RC Piety includes an apology for sort of offering personal insult to God in the act of contrition. And I would maintain, as I said earlier, that God is "at least personal" (which requires a re-assmenet of what "personal" means and that both the OT and the Incarnation gice permission, as kind of a hermeneutic, to talk about and to God in a personal way. SO, I'm wanting to pick my way carefully through this. I don't see how anyone can disagree with +Anthony, and when I tried to articulate the "Satisfactory" doctrine I talked about justice rather than insult -- bearing in mind that for a long time, it seems, all matters of justice were "personal" in the sense that a misdeed offended some individual and/or the king (or "king equivalent"). The idea of a quasi-hypotstasized "justice" is pretty sophisticated, I'd suspect.
"RC Piety includes an apology for sort of offering personal insult to God in the act of contrition. And I would maintain, as I said earlier, that God is "at least personal" (which requires a re-assmenet of what "personal" means and that both the OT and the Incarnation gice permission, as kind of a hermeneutic, to talk about and to God in a personal way."

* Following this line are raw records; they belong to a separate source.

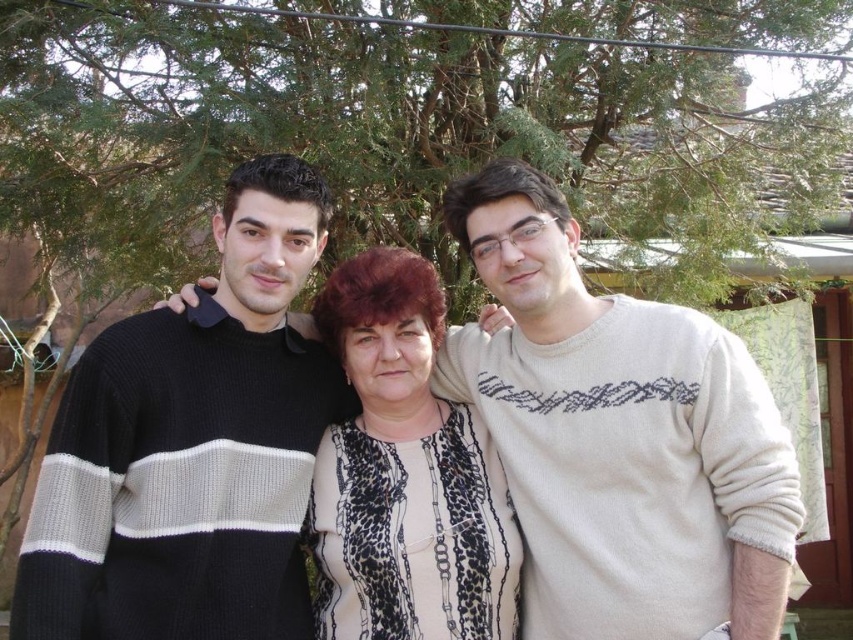
Question: In this image, where is black knit sweater at center located relative to black knitted sweater at left?

Choices:
 (A) left
 (B) right

Answer: (B)

Question: Which point is closer to the camera?

Choices:
 (A) black knit sweater at center
 (B) leopard print blouse at center
 (C) black knitted sweater at left

Answer: (C)

Question: Is black knit sweater at center in front of leopard print blouse at center?

Choices:
 (A) yes
 (B) no

Answer: (A)

Question: Which of the following is the closest to the observer?

Choices:
 (A) leopard print blouse at center
 (B) black knitted sweater at left
 (C) black knit sweater at center

Answer: (B)

Question: Which of the following is the farthest from the observer?

Choices:
 (A) (543, 336)
 (B) (424, 401)

Answer: (B)

Question: Does black knitted sweater at left appear on the left side of leopard print blouse at center?

Choices:
 (A) yes
 (B) no

Answer: (A)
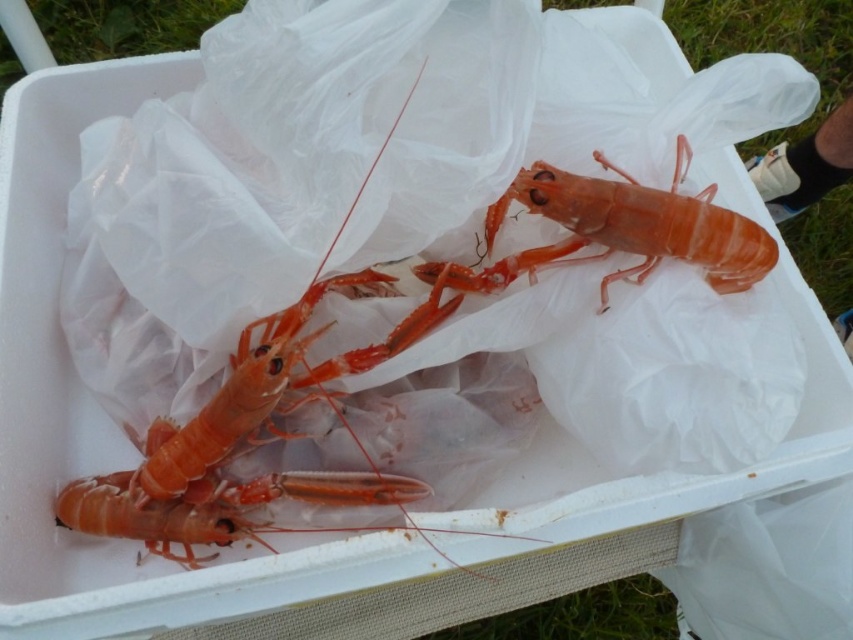
You are a photographer trying to capture a closeup shot of the shiny orange lobster at center. Your camera lens has a minimum focusing distance of 24 inches. Can you take the photo without moving the cooler?

The shiny orange lobster at center is 25.38 inches away from the camera. Since the minimum focusing distance is 24 inches, the camera can focus on the shiny orange lobster at center as it is beyond the minimum distance required.

You are a biologist measuring the distance between two lobsters in a cooler. The cooler has a 10 inch wide opening. Can you safely reach both the shiny orange lobster at center and the translucent orange lobster at center through the opening without moving the cooler?

The shiny orange lobster at center is 8.13 inches away from the translucent orange lobster at center. Since the distance between them is less than the 10 inch opening, you can safely reach both lobsters through the opening without moving the cooler.

You are a chef preparing to cook a seafood dish and need to choose between two lobsters in a cooler. You notice the shiny orange lobster at center and the translucent orange lobster at center. Which lobster is located beneath the other one?

The shiny orange lobster at center is positioned under the translucent orange lobster at center, so it is located beneath the other one.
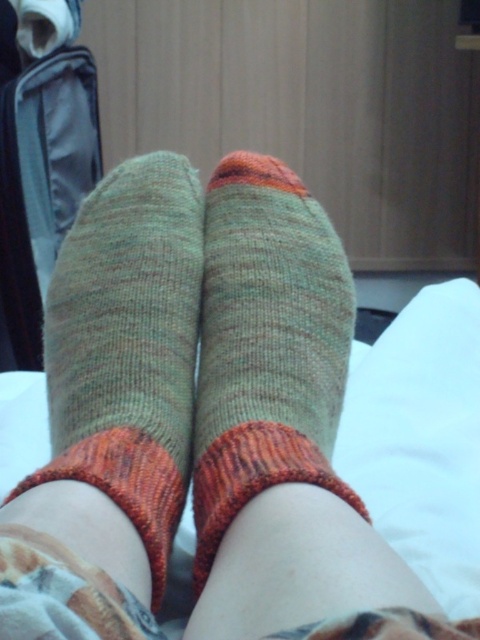
Between knitted wool socks at center and green knitted sock at center, which one has more height?

knitted wool socks at center

Can you confirm if knitted wool socks at center is positioned to the right of green knitted sock at center?

In fact, knitted wool socks at center is to the left of green knitted sock at center.

The image size is (480, 640). I want to click on knitted wool socks at center, so click(x=128, y=346).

I wouldn't say it was "an apology for sort of offering personal insult to God in the act of contrition", I'd say it is exactly an apology for what we perceive as an insult to God. That's the way we think. But the Act of Contrition, a wonderful prayer by the way, is for us, not God. God doesn't "need" our repentence, we do. You are absolutely correct that the Incarnation does indeed give permission to talk about God in a personal way. +Athanasius makes that very point.

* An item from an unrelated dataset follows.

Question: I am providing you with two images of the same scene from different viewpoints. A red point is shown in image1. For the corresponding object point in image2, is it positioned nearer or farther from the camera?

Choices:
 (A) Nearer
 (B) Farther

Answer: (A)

"when I tried to articulate the "Satisfactory" doctrine I talked about justice rather than insult -- bearing in mind that for a long time, it seems, all matters of justice were "personal" in the sense that a misdeed offended some individual and/or the king (or "king equivalent")."
Again, this is the way we think. In England, violations of the law were seen as offenses against "the King's Justice". Speaking of offenses "against" God or "God's Justice" are, as the Fathers said, useful for the edification of the simple people. I know that's a hard statement, but its true. Each of us to the extent we are able, needs to go beyond those concepts, to put away childish notions, and move towards a fuller, though certainly not by any means complete, knowledge of God and what He has done for us. Of course there's nothing easy about "understanding" He Who doesn't even exist in any way we comprehend. We can only observe what He has done, His effects as it were.
Sticking with notions of "Sinners in the Hands of an Angry God", maybe useful to "spiritual children" at least for awhile. But thereafter it is pernicious as many come to reject the Dagon god that image gives birth to.